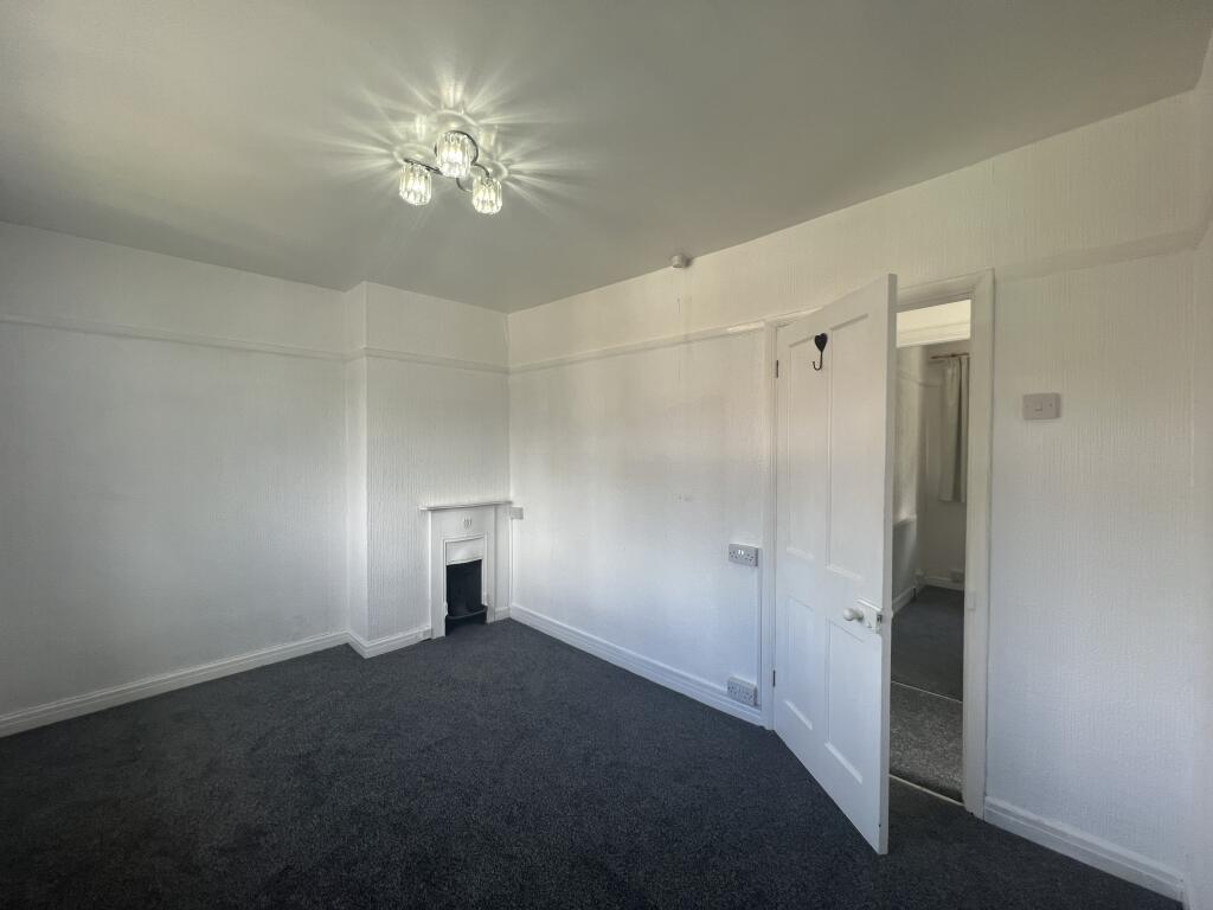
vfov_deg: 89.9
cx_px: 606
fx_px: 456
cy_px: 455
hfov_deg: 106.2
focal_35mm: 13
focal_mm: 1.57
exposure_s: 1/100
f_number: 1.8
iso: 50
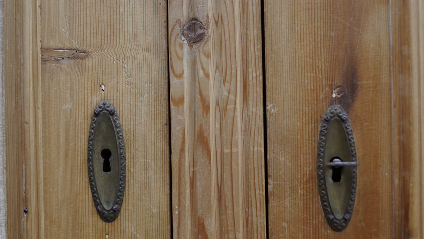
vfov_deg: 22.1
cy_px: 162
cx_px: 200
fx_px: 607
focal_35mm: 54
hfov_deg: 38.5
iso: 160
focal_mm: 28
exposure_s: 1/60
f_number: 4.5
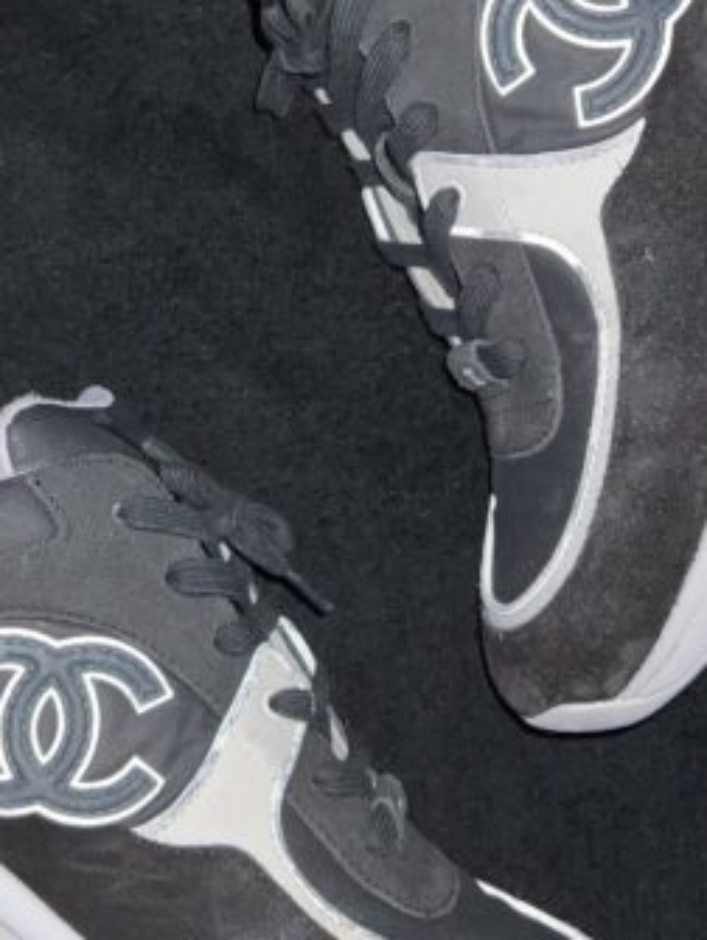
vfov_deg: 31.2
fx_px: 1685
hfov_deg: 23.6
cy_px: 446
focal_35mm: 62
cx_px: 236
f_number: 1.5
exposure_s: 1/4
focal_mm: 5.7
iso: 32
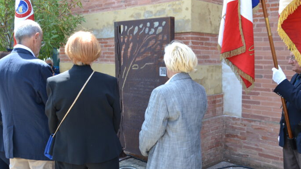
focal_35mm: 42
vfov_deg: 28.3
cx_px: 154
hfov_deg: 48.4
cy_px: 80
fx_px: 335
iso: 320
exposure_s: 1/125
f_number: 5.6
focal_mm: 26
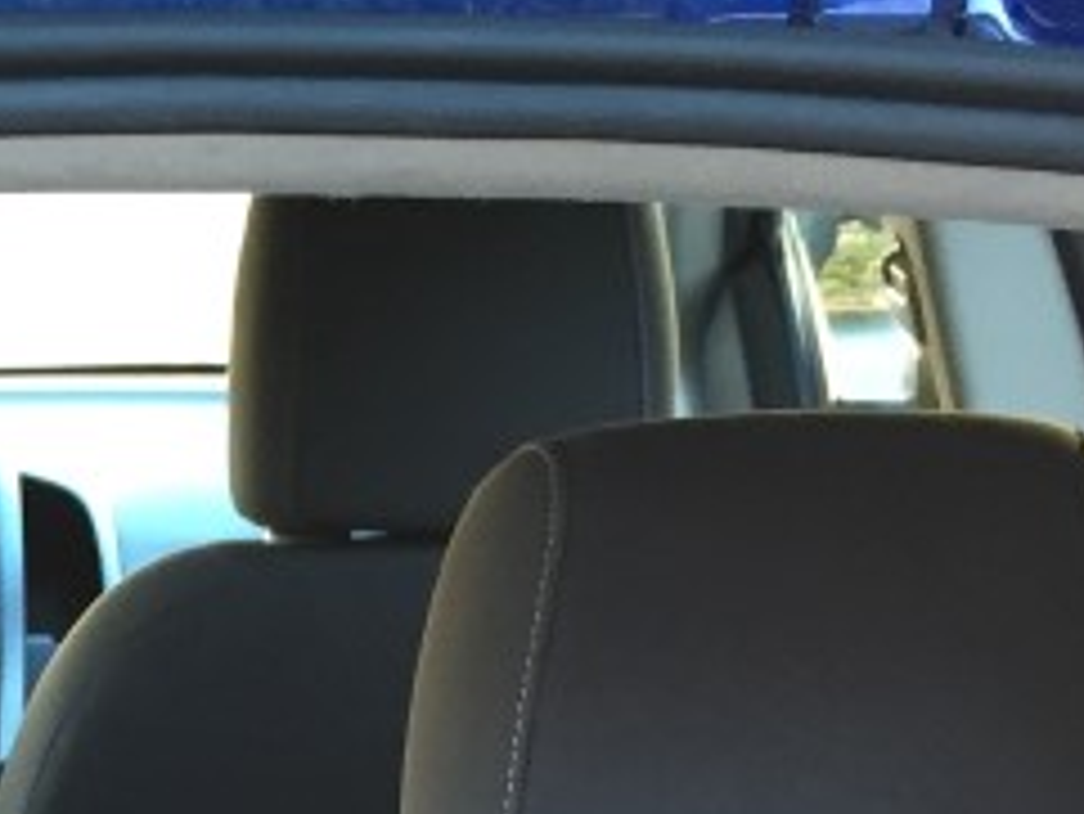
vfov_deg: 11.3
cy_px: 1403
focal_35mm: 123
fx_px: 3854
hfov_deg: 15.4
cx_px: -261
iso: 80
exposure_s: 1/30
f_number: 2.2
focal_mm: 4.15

■ **DIRECTIVE**: Repeat exactly the lines above, starting at the one that contains "hfov_deg: 48.4" and stopping at the last line of the entries, and leave out the pictures.

■ **SOLUTION TO THIS PROBLEM**:
hfov_deg: 48.4
cy_px: 80
fx_px: 335
iso: 320
exposure_s: 1/125
f_number: 5.6
focal_mm: 26
vfov_deg: 11.3
cy_px: 1403
focal_35mm: 123
fx_px: 3854
hfov_deg: 15.4
cx_px: -261
iso: 80
exposure_s: 1/30
f_number: 2.2
focal_mm: 4.15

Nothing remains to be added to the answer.